Franke: Der treibende Faktor sind allein die Kosten. Glauben Sie mir: Wir sind in diesem schwierigen Prozess selbst unsere größten Kritiker. Wir überprüfen sehr genau, ob die Beschäftigten in Ungarn ihren Job so gut erledigen wie unsere Mitarbeiter in Deutschland. Die Beschäftigten, die wir in Budapest neu einstellen, werden intensiv geschult. Und wir sind sehr beeindruckt von ihrer Leistungsfähigkeit, auch wenn ihnen noch Erfahrung fehlt.

"Deutschland bleibt für BP der wichtigste Standort in Europa"

BP könnte ja auch auf einen Standort in Europas größter Volkswirtschaft setzen?

Franke: Deutschland ist und bleibt für BP mit Sicherheit der wichtigste Standort in Europa. Und der Standort Bochum wird mit künftig rund 1000 Beschäftigten weiterhin eine zentrale Rolle für BP spielen.

Sie machen Gewinne, trotzdem streichen Sie Arbeitsplätze. Ist das Renditehunger?

Franke: Richtig ist: Wir erwarten trotz der Wirtschaftskrise in diesem Jahr schwarze Zahlen. Aber ein kluges Management schaut nach vorne. Derjenige, der in guten Jahren mit Kostendisziplin wartet, bis er in den roten Zahlen ist, gehört gefeuert.

Ihre wichtigste deutsche Raffinerie befindet sich in Gelsenkirchen. Kann man hier im Wettbewerb mit Werken in Nahost und Asien zu konkurrenzfähigen Preisen Benzin und Diesel herstellen?

Franke: Die Situation der deutschen Raffinerien ist sehr schwierig. Durch die Wirtschaftskrise schrumpft der Absatz, langfristig nimmt der Verbrauch von Ölprodukten ab. Für 2009 erwarten wir sogar einen leichten Verlust im Raffineriegeschäft. Auch deshalb müssen wir 340 von bislang 2060 Arbeitsplätzen in Gelsenkirchen abbauen. Dies tun wir bereits sozialverträglich und einvernehmlich mit dem Betriebsrat. Wir setzen weiterhin auf den Standort Gelsenkirchen, in den wir über Jahre viel investiert haben.

"Der Wettbewerb war schon vor der Krise scharf"

Ist es schwieriger, in der Wirtschaftskrise die Benzinpreise zu erhöhen?

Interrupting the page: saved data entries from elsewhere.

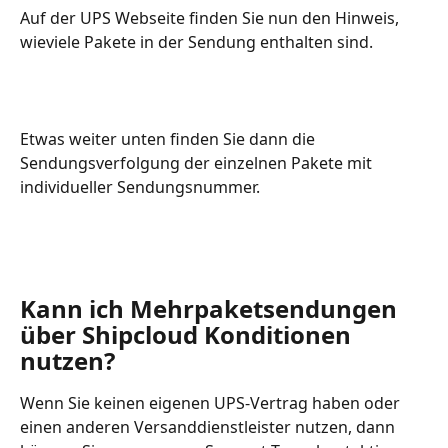
Auf der UPS Webseite finden Sie nun den Hinweis, 
wieviele Pakete in der Sendung enthalten sind.
Etwas weiter unten finden Sie dann die 
Sendungsverfolgung der einzelnen Pakete mit 
individueller Sendungsnummer.
Kann ich Mehrpaketsendungen 
über Shipcloud Konditionen 
nutzen?
Wenn Sie keinen eigenen UPS-Vertrag haben oder 
einen anderen Versanddienstleister nutzen, dann 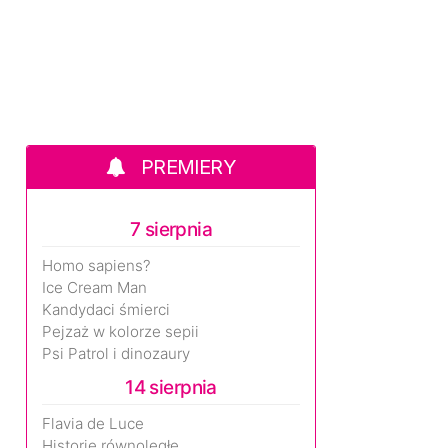
PREMIERY
7 sierpnia
Homo sapiens?
Ice Cream Man
Kandydaci śmierci
Pejzaż w kolorze sepii
Psi Patrol i dinozaury
14 sierpnia
Flavia de Luce
Historie równoległe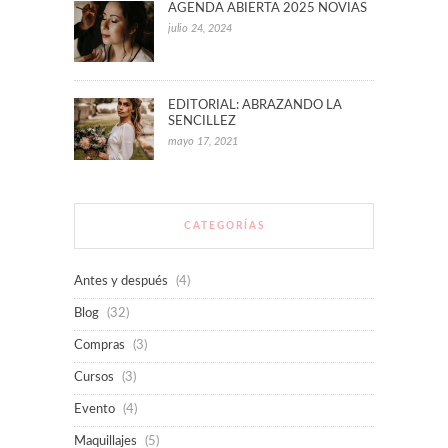
AGENDA ABIERTA 2025 NOVIAS
julio 24, 2024
EDITORIAL: ABRAZANDO LA
SENCILLEZ
mayo 17, 2021
CATEGORÍAS
Antes y después
(4)
Blog
(32)
Compras
(3)
Cursos
(3)
Evento
(4)
Maquillajes
(5)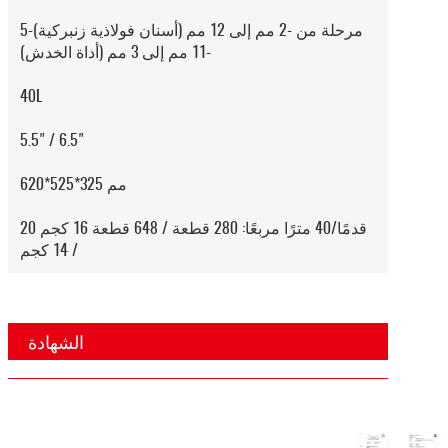
5-مرحلة من -2 مم إلى 12 مم (أسنان فولاذية زنبركية)
-11 مم إلى 3 مم (أداة الخدش)
40L
5.5" / 6.5"
620*525*325 مم
20 قدمًا/40 مترًا مربعًا: 280 قطعة / 648 قطعة 16 كجم
/ 14 كجم
الشهادة
ة
شهادة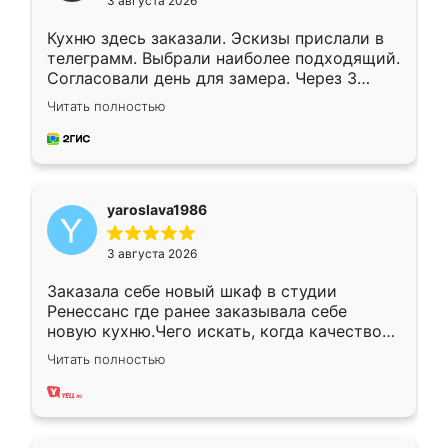
3 августа 2026
Кухню здесь заказали. Эскизы прислали в
телеграмм. Выбрали наиболее подходящий.
Согласовали день для замера. Через 3
недели кухня была уже готова. Остались
Читать полностью
довольны работой. Спасибо Ренессанс
мебель за качественную работу!
yaroslava1986
3 августа 2026
Заказала себе новый шкаф в студии
Ренессанс где ранее заказывала себе
новую кухню.Чего искать, когда качеством
вполне довольна. Служит кухня уже почти
Читать полностью
два года, нареканий нет.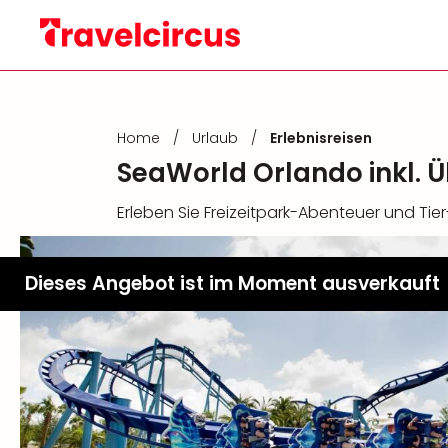
Home
/
Urlaub
/
Erlebnisreisen
SeaWorld Orlando inkl. 
Erleben Sie Freizeitpark-Abenteuer und Tier
Dieses Angebot ist im Moment ausverkauft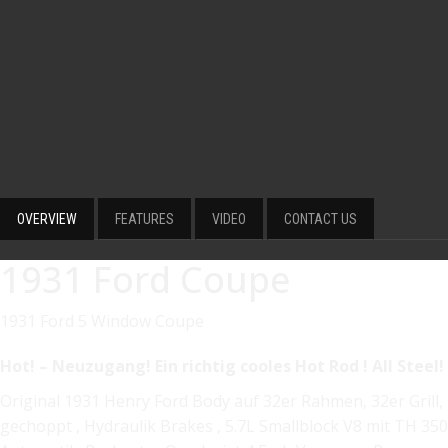
OVERVIEW
FEATURES
VIDEO
CONTACT US
1931 Ford Coupe
1931 Ford 5 Window Coupe
Hot! – Neuzugang! Ein richtig cooles Hot Rod ! All Steel!
Original 1931 Henry Ford Body auf 32er Rahmen, 32er Grill,
gechoppt , Hydraulik Brakes , 5.7L Smallblock V8 mit TH 350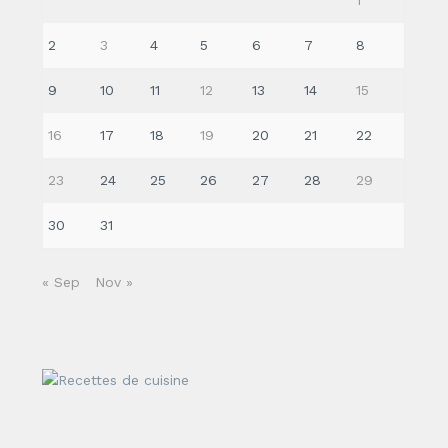
2
3
4
5
6
7
8
9
10
11
12
13
14
15
16
17
18
19
20
21
22
23
24
25
26
27
28
29
30
31
« Sep
Nov »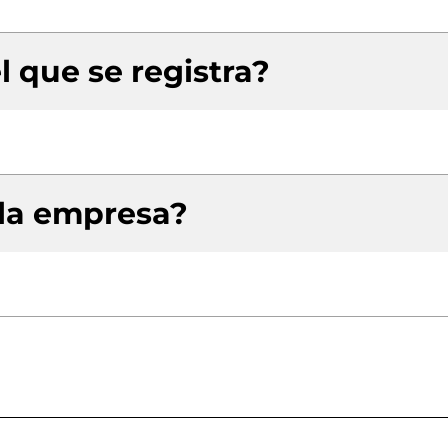
l que se registra?
 la empresa?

Franke: Der Wettbewerb auf dem deutschen Tankstellenmarkt war schon vor der Krise scharf. Das lässt sich auch an den Preisen ablesen. Am deutlichsten wird es, wenn man die staatlich bedingten Kosten wie etwa Steuern vom Benzinpreis abzieht: Dann würden die Kunden derzeit gerade mal 45 Cent für den Liter Super zahlen. Verglichen mit Milch oder Cola ist das für Energie sehr günstig. Ohne die Steuerbelastung würden die deutschen Benzinpreise im europäischen Vergleich im letzten Fünftel liegen.

Sie sagen, es gibt zu viele Tankstellen in Deutschland. Warum eigentlich? Die Kunden profitieren doch schließlich von mehr Konkurrenz.

Franke: Selbst das Kartellamt wird nicht bestreiten können, dass es einen sehr ausgeprägten Wettbewerb auf dem deutschen Tankstellenmarkt gibt. Es gibt so viele Tankstellen, dass sich notwendige Preiserhöhungen nicht komplett durchsetzen lassen.

Haben Sie sich als Kunde auch schon mal an der Tankstelle geärgert?

Franke: Das kam vor. Aber dann ging es vor allem um Service, der zu wünschen übrig ließ.